Here is the key part of the statement Obama made last night at the iftar celebrating Ramadan, a White House tradition that dates back to Thomas Jefferson:
Recently, attention has been focused on the construction of mosques in certain communities – particularly in New York. Now, we must all recognize and respect the sensitivities surrounding the development of lower Manhattan. The 9/11 attacks were a deeply traumatic event for our country. The pain and suffering experienced by those who lost loved ones is unimaginable. So I understand the emotions that this issue engenders. Ground Zero is, indeed, hallowed ground.

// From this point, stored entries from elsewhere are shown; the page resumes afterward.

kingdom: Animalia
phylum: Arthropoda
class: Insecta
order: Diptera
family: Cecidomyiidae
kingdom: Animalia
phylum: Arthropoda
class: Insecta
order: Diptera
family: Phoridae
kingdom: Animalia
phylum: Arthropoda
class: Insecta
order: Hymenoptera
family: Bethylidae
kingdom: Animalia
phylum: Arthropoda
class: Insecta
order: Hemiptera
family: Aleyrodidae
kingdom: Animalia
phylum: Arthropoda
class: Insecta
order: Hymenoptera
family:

But let me be clear: as a citizen, and as President, I believe that Muslims have the same right to practice their religion as anyone else in this country. That includes the right to build a place of worship and a community center on private property in lower Manhattan, in accordance with local laws and ordinances. This is America, and our commitment to religious freedom must be unshakeable. The principle that people of all faiths are welcome in this country, and will not be treated differently by their government, is essential to who we are. The writ of our Founders must endure.
The Cordoba House, actively fearmongered by the right wing, has become a lightning rod for criticism across the country. In a recent poll, nearly 70% of all Americans oppose the construction of the Islamic Center, which has been falsely called a “Ground Zero mosque” (there’s a place of worship inside the Islamic Center, but it’s mainly a kind of YMCA for the Muslim community. And, it’s not on Ground Zero, but near it).

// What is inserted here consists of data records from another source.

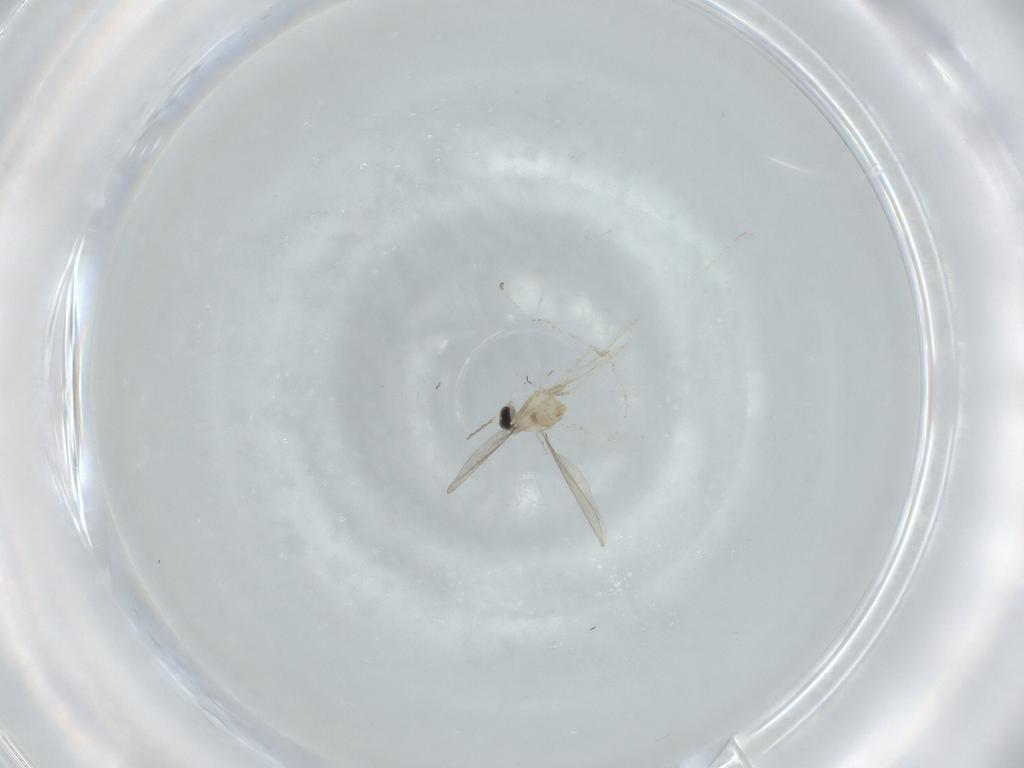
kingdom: Animalia
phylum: Arthropoda
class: Insecta
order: Diptera
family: Cecidomyiidae
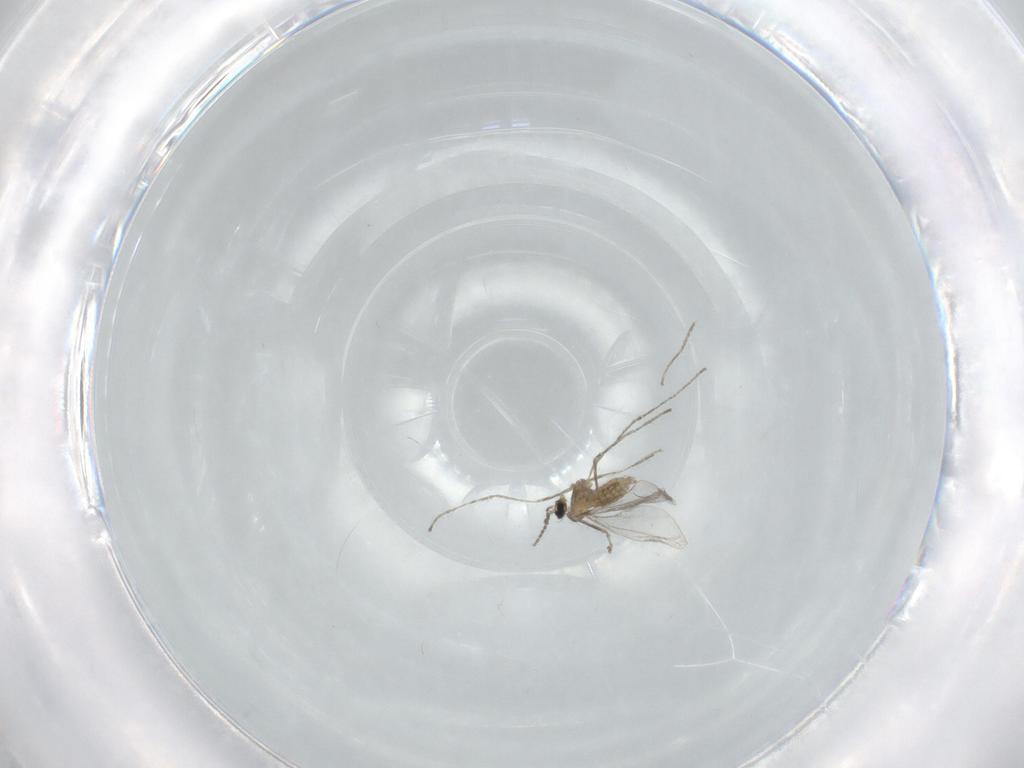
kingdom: Animalia
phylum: Arthropoda
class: Insecta
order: Diptera
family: Cecidomyiidae
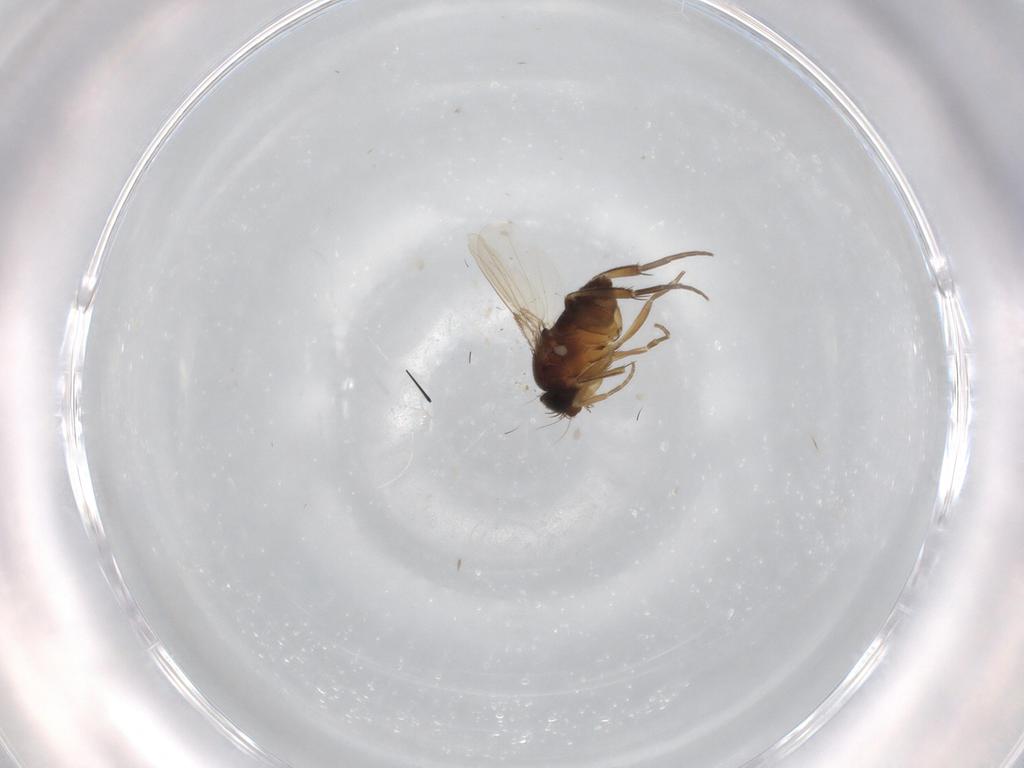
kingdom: Animalia
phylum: Arthropoda
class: Insecta
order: Diptera
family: Phoridae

Even liberal critics of the President were impressed with his forthright stand for tolerance and religious freedom. Glenn Greenwald called it “one of the most impressive and commendable things Obama has done since being inaugurated.” Obama lines up on an issue with minority support, with no real political gain to be had. As Greenwald says, “when is the last time a President voluntarily entered an inflammatory public controversy by taking a position opposed by 70% of the public?”

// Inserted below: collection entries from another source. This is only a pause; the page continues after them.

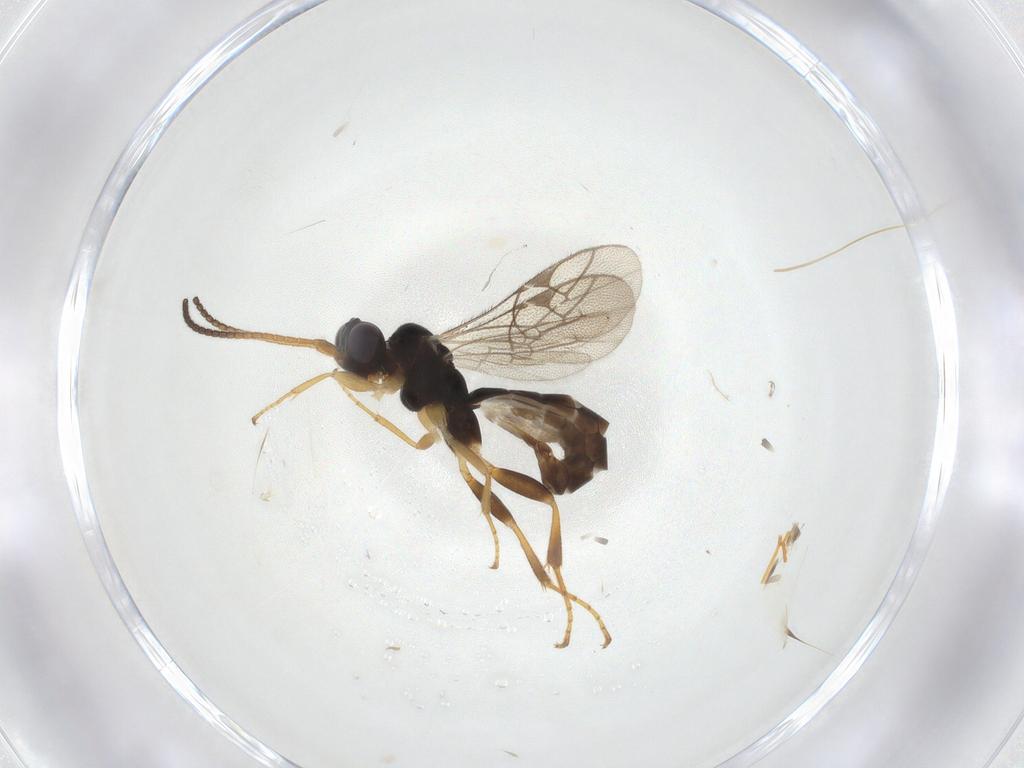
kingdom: Animalia
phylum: Arthropoda
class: Insecta
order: Hymenoptera
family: Ichneumonidae
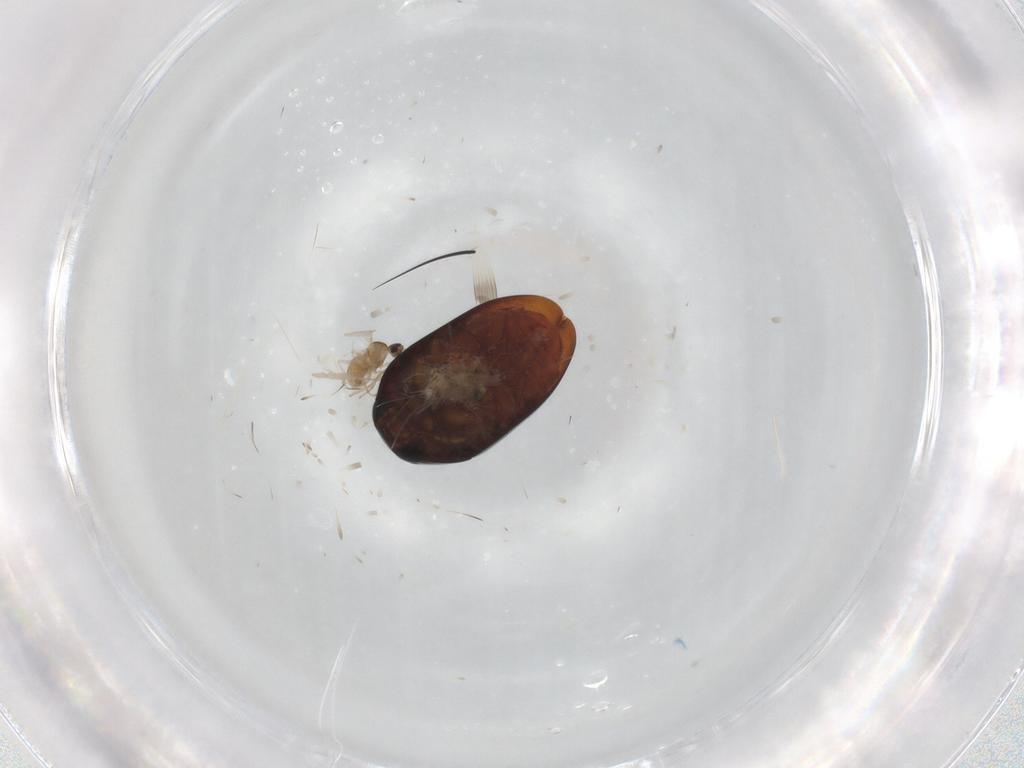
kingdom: Animalia
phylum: Arthropoda
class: Insecta
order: Coleoptera
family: Phalacridae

The controversy over the Islamic Center is a proxy fight about multiculturalism and ethnicity generally. The connections between the Cordoba House fight and the movement to repeal birthright citizenship are obvious. These appeals to bigotry, fueled by economic anxiety and the need for a scapegoat, have no place in the American ideal, but come back time and again throughout American history. Many have risen in objection to this rank hatred; seldom has it been a President leading the way. Obama should be commended.